I hear he is a well behaved pup.    Thank you all.


----------



## jujube (Feb 3, 2021)

Harvey looks like he has on a tuxedo.  Well-dressed chappie.


----------



## Pam (Feb 4, 2021)

He is gorgeous!


----------



## hollydolly (Feb 4, 2021)

PamfromTx said:


> View attachment 147851View attachment 147850 He's an Aussiedoodle (Australian shepherd mom, poodle dad). I keep wondering how he climbed that high metal table....


Yes he's gorgeous  

we have one of those, a miniature Australian labradoodle in all black,  and another larger one in white and black, ... the little one is 13 now, and got slight dementia so barks  for no reason sometimes... ... but he's still a beautiful  loving dog ..he sleeps a lot now, but he can still jump high heights onto the bed, or sofa, and even until recently right over the dog gate into the kitchen to grab some meat from the counter top... 
and he belongs to my daughter.. I dog sat for her yesterday and took a photo of him as I almost always do....

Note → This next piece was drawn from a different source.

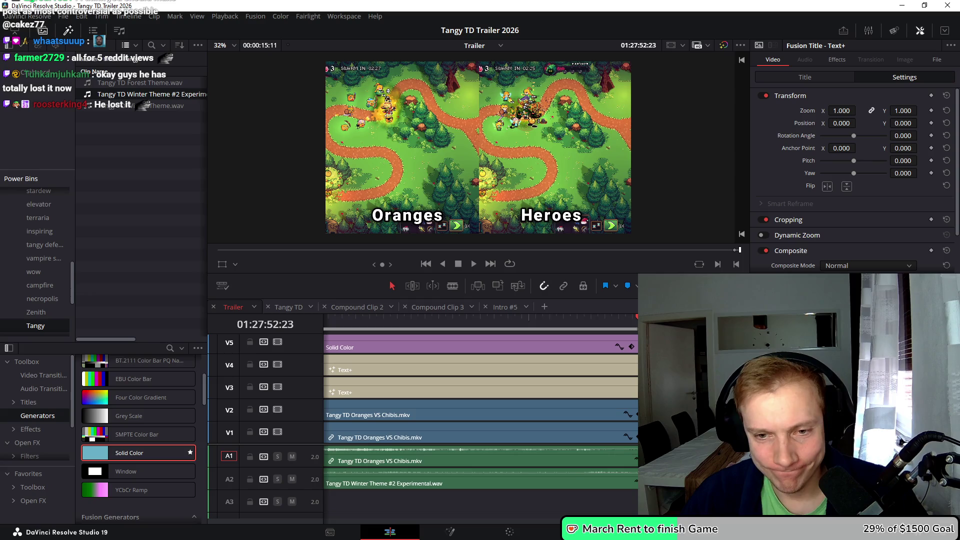
click(632, 346)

I took this photo of him last night..


----------



## Kathleen’s Place (Feb 4, 2021)

your pup, Pam!!!!  Our son has two golden doodles, Finn and Daisy. What fun, lovable, mischievous dogs they are!
So sad that you can’t get Harvey right away...hope you will be able to travel soon!!!


----------



## Kathleen’s Place (Feb 4, 2021)

hollydolly said:


> Yes he's gorgeous
> 
> we have one of those, a miniature Australian labradoodle in all black,  and another larger one in white and black, ... the little one is 13 now, and got slight dementia so barks  for no reason sometimes... ... but he's still a beautiful  loving dog ..he sleeps a lot now, but he can still jump high heights onto the bed, or sofa, and even until recently right over the dog gate into the kitchen to grab some meat from the counter top...
> and he belongs to my daughter.. I dog sat for her yesterday and took a photo of him as I almost always do....
> ...


awwww!


----------



## Aneeda72 (Feb 4, 2021)

So cute and lots of energy like my Bella


----------



## MickaC (Feb 4, 2021)

@PamfromTx 
CONGRATULATIONS !!!!!!!!!!!
He's very handsome.
I'm so excited for you.......hope you're able to bring him home soon.
ENJOY HIM.


----------



## HazyDavey (Feb 4, 2021)

He's a looker and I love the name you gave him, congrats!!
 !!


----------